Segment Start: Data for review

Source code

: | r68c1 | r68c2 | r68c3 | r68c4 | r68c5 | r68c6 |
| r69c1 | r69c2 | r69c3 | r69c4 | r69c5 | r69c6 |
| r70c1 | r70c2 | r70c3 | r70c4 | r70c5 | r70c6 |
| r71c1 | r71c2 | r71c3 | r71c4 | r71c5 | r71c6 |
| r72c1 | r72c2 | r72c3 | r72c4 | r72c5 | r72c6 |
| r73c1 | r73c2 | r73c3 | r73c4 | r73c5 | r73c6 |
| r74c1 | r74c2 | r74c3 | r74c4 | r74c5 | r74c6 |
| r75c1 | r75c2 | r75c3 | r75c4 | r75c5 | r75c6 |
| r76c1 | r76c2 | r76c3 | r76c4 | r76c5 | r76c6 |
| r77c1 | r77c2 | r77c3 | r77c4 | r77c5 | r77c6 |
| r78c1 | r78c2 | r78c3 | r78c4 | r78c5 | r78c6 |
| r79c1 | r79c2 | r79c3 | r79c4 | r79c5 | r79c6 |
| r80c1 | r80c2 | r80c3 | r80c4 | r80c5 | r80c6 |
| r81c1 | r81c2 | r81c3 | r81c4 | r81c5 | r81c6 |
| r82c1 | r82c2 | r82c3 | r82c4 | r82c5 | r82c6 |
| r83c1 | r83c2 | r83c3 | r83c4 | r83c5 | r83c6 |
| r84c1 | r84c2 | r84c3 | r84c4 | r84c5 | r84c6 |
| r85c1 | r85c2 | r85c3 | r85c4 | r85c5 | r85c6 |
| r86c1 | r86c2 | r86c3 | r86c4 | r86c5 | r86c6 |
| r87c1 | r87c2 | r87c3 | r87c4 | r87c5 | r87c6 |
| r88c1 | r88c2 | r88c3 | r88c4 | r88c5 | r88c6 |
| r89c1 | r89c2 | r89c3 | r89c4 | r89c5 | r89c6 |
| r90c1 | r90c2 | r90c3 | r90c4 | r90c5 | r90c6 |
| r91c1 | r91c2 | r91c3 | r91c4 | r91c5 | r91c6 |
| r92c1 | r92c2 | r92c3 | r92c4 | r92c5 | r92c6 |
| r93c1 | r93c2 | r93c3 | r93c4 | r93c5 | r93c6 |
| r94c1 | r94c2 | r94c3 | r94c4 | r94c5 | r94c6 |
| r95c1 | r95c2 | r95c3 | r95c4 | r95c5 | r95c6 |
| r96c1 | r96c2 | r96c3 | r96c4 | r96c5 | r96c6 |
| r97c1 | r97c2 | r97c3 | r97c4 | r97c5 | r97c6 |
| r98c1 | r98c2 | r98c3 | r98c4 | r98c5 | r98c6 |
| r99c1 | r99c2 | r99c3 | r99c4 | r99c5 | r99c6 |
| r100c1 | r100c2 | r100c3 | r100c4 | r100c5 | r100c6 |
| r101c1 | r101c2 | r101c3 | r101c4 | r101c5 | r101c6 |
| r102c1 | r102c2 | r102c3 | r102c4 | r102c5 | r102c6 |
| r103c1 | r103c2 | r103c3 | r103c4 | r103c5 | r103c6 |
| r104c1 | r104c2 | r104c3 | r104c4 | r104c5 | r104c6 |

Segment End: Data for review

→ Work required
Substitute "N/A" for "r85c4" in the source text of all the rows above. Leave everything else unchanged.

→ Result
Source code

: | r68c1 | r68c2 | r68c3 | r68c4 | r68c5 | r68c6 |
| r69c1 | r69c2 | r69c3 | r69c4 | r69c5 | r69c6 |
| r70c1 | r70c2 | r70c3 | r70c4 | r70c5 | r70c6 |
| r71c1 | r71c2 | r71c3 | r71c4 | r71c5 | r71c6 |
| r72c1 | r72c2 | r72c3 | r72c4 | r72c5 | r72c6 |
| r73c1 | r73c2 | r73c3 | r73c4 | r73c5 | r73c6 |
| r74c1 | r74c2 | r74c3 | r74c4 | r74c5 | r74c6 |
| r75c1 | r75c2 | r75c3 | r75c4 | r75c5 | r75c6 |
| r76c1 | r76c2 | r76c3 | r76c4 | r76c5 | r76c6 |
| r77c1 | r77c2 | r77c3 | r77c4 | r77c5 | r77c6 |
| r78c1 | r78c2 | r78c3 | r78c4 | r78c5 | r78c6 |
| r79c1 | r79c2 | r79c3 | r79c4 | r79c5 | r79c6 |
| r80c1 | r80c2 | r80c3 | r80c4 | r80c5 | r80c6 |
| r81c1 | r81c2 | r81c3 | r81c4 | r81c5 | r81c6 |
| r82c1 | r82c2 | r82c3 | r82c4 | r82c5 | r82c6 |
| r83c1 | r83c2 | r83c3 | r83c4 | r83c5 | r83c6 |
| r84c1 | r84c2 | r84c3 | r84c4 | r84c5 | r84c6 |
| r85c1 | r85c2 | r85c3 | N/A | r85c5 | r85c6 |
| r86c1 | r86c2 | r86c3 | r86c4 | r86c5 | r86c6 |
| r87c1 | r87c2 | r87c3 | r87c4 | r87c5 | r87c6 |
| r88c1 | r88c2 | r88c3 | r88c4 | r88c5 | r88c6 |
| r89c1 | r89c2 | r89c3 | r89c4 | r89c5 | r89c6 |
| r90c1 | r90c2 | r90c3 | r90c4 | r90c5 | r90c6 |
| r91c1 | r91c2 | r91c3 | r91c4 | r91c5 | r91c6 |
| r92c1 | r92c2 | r92c3 | r92c4 | r92c5 | r92c6 |
| r93c1 | r93c2 | r93c3 | r93c4 | r93c5 | r93c6 |
| r94c1 | r94c2 | r94c3 | r94c4 | r94c5 | r94c6 |
| r95c1 | r95c2 | r95c3 | r95c4 | r95c5 | r95c6 |
| r96c1 | r96c2 | r96c3 | r96c4 | r96c5 | r96c6 |
| r97c1 | r97c2 | r97c3 | r97c4 | r97c5 | r97c6 |
| r98c1 | r98c2 | r98c3 | r98c4 | r98c5 | r98c6 |
| r99c1 | r99c2 | r99c3 | r99c4 | r99c5 | r99c6 |
| r100c1 | r100c2 | r100c3 | r100c4 | r100c5 | r100c6 |
| r101c1 | r101c2 | r101c3 | r101c4 | r101c5 | r101c6 |
| r102c1 | r102c2 | r102c3 | r102c4 | r102c5 | r102c6 |
| r103c1 | r103c2 | r103c3 | r103c4 | r103c5 | r103c6 |
| r104c1 | r104c2 | r104c3 | r104c4 | r104c5 | r104c6 |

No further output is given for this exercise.